Esta semana estuve en casa y pude ver un poquito más de televisión, especialmente al mediodía cuando me preparo el almuerzo en mi oficina… mi hogar.
Quedé azorada cuando vi cómo en los diferentes canales siempre había un atisbo de intolerancia en todo lo que se comentaba. «¡Uy! Descubriste la pólvora» dirán algunos, pero hacía mucho tiempo que no veía noticias en los mediodías y aún menos por tv. Cuánta intolerancia generada en los medios. Pareciera que no estamos preparados para transitar estos nuevos tiempos: la nueva era de la que tanto se habla es una era de libertad, es una era de conocimientos más cercanos al hombre, que antes no existía. Es una era de identidad diferente en todo sentido, desde el credo que me permita ser más feliz y plena, hasta poder elegir la cultura y educación que quiero recibir.
Pero lamentablemente el intolerante siempre se opone a los diversos pensamientos, porque el intolerante es esquemático, tiene miedo y carece de sentido común. Se aferra a su idea y no hay espacio para otras. Porque es un ser cerrado, cegado, y un antisocial.
El que padece de intolerencia es discriminativo, maltrata y muestra una discapacidad natural a la comprensión humana, carece de empatía, y abunda en egolatría.
La emoción constante del intolerante es el miedo, sí, el miedo. Es tal el terror que tiene que cree que todos le quieren cambiar los preconceptos establecidos y, ante eso, se defiende maltratando a los otros y menospreciando los valores ajenos.
Cuando nos cruzamos con un intolerante tenemos que tener en cuenta que ese individuo carece de identidad, confunde personalidad con identidad, y defiende a esa personalidad (máscara) que es de donde deriva la palabra, a rajatabla, porque es lo único que cree que le pertenece. Pero eso no sería nada, si lo que defiende le hace bien, bienvenido sea al mundo de las ideas libres. El problema es que ataca todo lo que él no conoce por un miedo natural a quedarse sin nada.

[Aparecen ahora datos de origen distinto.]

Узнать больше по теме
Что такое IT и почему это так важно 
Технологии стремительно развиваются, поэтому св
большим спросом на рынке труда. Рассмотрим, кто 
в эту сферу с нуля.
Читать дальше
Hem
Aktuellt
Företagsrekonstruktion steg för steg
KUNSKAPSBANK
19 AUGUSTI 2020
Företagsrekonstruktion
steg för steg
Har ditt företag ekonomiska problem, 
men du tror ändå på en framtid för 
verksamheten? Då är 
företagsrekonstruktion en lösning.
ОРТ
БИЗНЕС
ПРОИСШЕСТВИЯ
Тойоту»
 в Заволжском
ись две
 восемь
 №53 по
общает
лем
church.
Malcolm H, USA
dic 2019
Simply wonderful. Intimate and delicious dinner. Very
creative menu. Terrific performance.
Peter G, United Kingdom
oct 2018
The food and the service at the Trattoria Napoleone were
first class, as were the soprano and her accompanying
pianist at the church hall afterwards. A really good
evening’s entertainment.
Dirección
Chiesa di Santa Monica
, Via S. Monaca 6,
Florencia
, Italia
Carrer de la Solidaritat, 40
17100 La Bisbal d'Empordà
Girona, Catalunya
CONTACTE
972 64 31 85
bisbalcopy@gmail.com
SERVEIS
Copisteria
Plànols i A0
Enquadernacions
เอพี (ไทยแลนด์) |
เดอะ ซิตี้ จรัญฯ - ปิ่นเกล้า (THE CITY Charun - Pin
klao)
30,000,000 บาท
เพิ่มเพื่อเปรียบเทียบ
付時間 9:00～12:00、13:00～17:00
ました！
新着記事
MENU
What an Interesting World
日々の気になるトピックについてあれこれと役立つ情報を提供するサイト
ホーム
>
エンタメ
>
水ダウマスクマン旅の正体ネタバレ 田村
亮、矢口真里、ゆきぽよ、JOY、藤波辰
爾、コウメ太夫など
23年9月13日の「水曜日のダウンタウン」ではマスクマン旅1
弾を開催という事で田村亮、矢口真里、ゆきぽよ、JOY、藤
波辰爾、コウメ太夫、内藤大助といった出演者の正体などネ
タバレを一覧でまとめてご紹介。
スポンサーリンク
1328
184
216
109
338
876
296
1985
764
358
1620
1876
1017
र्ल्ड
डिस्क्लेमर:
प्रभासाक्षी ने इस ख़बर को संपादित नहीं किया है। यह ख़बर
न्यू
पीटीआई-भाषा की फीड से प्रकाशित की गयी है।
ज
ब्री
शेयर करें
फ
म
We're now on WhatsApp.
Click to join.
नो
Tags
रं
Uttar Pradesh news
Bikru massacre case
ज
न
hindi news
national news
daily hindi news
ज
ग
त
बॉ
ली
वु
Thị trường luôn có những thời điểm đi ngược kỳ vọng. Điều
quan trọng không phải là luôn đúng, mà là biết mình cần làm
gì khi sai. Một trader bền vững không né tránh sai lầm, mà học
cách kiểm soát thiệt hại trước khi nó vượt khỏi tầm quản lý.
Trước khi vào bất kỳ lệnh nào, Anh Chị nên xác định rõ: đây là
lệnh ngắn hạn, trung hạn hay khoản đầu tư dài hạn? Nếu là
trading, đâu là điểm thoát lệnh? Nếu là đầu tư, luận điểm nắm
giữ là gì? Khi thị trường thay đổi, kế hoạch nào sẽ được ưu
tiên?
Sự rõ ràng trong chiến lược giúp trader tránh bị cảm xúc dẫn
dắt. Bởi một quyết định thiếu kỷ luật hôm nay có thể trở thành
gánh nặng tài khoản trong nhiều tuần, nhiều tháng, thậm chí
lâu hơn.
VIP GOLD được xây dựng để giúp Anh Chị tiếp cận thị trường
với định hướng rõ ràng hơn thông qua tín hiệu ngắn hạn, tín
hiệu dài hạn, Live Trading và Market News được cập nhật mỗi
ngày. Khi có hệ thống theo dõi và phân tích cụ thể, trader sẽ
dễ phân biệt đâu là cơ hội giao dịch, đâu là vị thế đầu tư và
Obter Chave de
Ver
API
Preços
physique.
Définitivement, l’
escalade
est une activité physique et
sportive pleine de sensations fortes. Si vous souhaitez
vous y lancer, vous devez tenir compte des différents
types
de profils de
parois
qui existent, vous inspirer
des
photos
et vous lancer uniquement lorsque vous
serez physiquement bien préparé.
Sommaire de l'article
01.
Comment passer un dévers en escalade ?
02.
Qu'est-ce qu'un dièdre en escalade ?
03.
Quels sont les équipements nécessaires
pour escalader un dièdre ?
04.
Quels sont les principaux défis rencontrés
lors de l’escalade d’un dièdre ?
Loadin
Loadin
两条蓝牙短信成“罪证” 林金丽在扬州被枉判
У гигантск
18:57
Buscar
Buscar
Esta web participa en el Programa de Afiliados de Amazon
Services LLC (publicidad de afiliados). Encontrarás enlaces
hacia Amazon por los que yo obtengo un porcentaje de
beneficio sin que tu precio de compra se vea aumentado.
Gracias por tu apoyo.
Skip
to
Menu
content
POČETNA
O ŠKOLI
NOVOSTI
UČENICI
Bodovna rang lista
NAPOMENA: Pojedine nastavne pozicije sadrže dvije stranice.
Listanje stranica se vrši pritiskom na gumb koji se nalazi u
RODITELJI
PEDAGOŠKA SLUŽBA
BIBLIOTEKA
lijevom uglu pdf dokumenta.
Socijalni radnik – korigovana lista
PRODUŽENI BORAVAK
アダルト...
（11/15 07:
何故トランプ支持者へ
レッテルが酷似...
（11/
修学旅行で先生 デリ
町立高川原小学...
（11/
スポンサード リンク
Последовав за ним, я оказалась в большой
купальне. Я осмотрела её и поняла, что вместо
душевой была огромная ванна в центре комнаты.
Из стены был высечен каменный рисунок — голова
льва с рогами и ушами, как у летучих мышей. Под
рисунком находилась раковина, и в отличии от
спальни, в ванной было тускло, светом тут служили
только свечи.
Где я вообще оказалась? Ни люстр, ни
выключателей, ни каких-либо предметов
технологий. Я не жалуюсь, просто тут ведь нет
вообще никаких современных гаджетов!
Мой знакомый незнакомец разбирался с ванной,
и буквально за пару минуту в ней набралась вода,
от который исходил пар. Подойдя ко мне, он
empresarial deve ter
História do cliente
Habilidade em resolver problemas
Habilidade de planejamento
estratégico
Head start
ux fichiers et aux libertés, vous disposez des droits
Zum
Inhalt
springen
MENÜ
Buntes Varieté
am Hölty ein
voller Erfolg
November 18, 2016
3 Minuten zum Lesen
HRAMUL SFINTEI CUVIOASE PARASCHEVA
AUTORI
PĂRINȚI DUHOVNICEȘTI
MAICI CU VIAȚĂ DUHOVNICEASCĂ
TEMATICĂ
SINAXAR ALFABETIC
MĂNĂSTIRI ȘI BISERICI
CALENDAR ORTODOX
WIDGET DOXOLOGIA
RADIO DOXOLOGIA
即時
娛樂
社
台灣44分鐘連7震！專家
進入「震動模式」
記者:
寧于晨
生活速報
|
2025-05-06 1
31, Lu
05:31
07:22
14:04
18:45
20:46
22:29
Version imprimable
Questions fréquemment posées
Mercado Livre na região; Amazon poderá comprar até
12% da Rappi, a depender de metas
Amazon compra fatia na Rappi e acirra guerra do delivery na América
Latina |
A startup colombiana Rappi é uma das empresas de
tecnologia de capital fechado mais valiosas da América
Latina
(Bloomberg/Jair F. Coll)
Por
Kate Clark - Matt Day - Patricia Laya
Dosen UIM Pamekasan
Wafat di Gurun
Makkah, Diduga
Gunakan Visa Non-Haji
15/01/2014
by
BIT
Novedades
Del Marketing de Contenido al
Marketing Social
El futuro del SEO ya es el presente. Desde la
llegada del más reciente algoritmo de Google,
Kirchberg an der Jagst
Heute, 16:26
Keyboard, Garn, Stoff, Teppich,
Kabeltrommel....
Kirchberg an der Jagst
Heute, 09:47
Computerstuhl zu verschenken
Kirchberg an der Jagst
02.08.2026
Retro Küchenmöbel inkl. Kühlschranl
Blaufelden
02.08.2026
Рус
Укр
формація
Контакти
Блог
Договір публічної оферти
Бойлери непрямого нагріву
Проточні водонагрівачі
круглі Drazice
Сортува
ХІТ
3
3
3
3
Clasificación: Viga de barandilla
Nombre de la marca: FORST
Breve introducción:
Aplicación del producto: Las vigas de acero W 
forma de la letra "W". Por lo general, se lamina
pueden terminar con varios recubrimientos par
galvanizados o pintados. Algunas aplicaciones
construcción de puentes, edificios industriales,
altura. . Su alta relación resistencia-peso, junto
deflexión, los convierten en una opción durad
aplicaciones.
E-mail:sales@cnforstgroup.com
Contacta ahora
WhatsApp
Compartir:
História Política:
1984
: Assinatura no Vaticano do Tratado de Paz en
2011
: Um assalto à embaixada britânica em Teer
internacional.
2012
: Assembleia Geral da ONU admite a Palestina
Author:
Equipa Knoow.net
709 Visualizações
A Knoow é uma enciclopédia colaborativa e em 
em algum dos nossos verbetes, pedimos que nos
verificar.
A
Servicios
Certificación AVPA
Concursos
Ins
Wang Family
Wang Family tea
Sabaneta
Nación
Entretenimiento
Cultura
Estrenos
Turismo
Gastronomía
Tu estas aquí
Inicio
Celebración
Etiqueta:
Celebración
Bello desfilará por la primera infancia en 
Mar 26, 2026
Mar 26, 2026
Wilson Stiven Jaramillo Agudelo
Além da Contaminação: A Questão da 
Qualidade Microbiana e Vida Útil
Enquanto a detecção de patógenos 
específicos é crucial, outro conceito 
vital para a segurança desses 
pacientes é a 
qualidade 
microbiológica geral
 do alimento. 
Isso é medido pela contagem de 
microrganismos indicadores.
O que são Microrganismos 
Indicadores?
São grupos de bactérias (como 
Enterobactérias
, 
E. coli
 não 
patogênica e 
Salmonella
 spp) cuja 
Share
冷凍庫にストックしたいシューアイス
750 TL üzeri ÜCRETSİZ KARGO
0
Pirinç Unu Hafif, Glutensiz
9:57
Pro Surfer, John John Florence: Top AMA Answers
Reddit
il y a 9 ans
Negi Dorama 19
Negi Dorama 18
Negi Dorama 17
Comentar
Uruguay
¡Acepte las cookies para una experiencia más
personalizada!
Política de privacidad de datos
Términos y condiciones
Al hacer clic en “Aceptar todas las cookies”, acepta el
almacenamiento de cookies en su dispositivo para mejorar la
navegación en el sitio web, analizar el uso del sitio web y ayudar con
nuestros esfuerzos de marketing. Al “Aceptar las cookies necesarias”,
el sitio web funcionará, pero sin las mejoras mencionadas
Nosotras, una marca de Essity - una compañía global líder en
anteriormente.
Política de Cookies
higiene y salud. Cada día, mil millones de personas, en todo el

El intolerante se vuelve fanático, siempre está encolerizado, de a poco se vuelve violento y cuando te querés dar cuenta, en defensa de “cualquier nombre, idea, filosofía, religión, política” si tiene que matar lo hace.
El intolerante cree ser paladín de “lo correcto”, “el quijote de la verdad”. ¿De qué verdad me hablan en un mundo versátil, en un mundo prismático? Cuando no dejamos que otras ideas entren en nosotros, miramos a través de un tubo, no a través de un prisma, el mirar a través de un prisma es permitirnos ver otros colores. Para el intolerante existen dos colores: el blanco y el negro, y actúa a través del rojo: ira, cólera, enojo, sangre, irritabilidad.
Quién quiere tener de amigo a un carcelero. A quién le gusta estar siempre condicionado y juzgado. A nadie, son tiempos de libertad y esa libertad comienza con el respeto de pensar diferente. Naciones Unidas dispuso que se festejara todos los 16 de noviembre el Día de la Tolerancia (recomiendo ver el Informe Definitivo sobre el Año de las Naciones Unidas para la Tolerancia: Declaración de Principios sobre la Tolerancia y Plan de Acción de Seguimiento).

Campaña de Benetton «Unhate»
Estamos en el 2012, todo se mueve hacia la integración, fusión, a cooperar, a la complementación. El aislamiento ya fue, el ser que permanece aislado perece, la separatividad «pasó de moda». ¡Basta de muros! El de Berlín se derribó en 1989, todo un símbolo para la humanidad, harta del fanatismo y del sectarismo, al igual que la llegada del hombre a la Luna (1969), símbolo de la integración y festejo de la amistad en muchos países.
No permitamos que el gusano de la intolerancia se instale en nosotros, dejemos que el otro piense como quiera, no digitemos la vida de nadie, acompañemos a la historia que nos está muestra que se viene la independencia: los esclavistas ya fueron, no les demos cabida, derribemos los muros que no nos dejan ser y acompañemos a esta nueva era: el primer grito que dio cuando nació fue «libertad».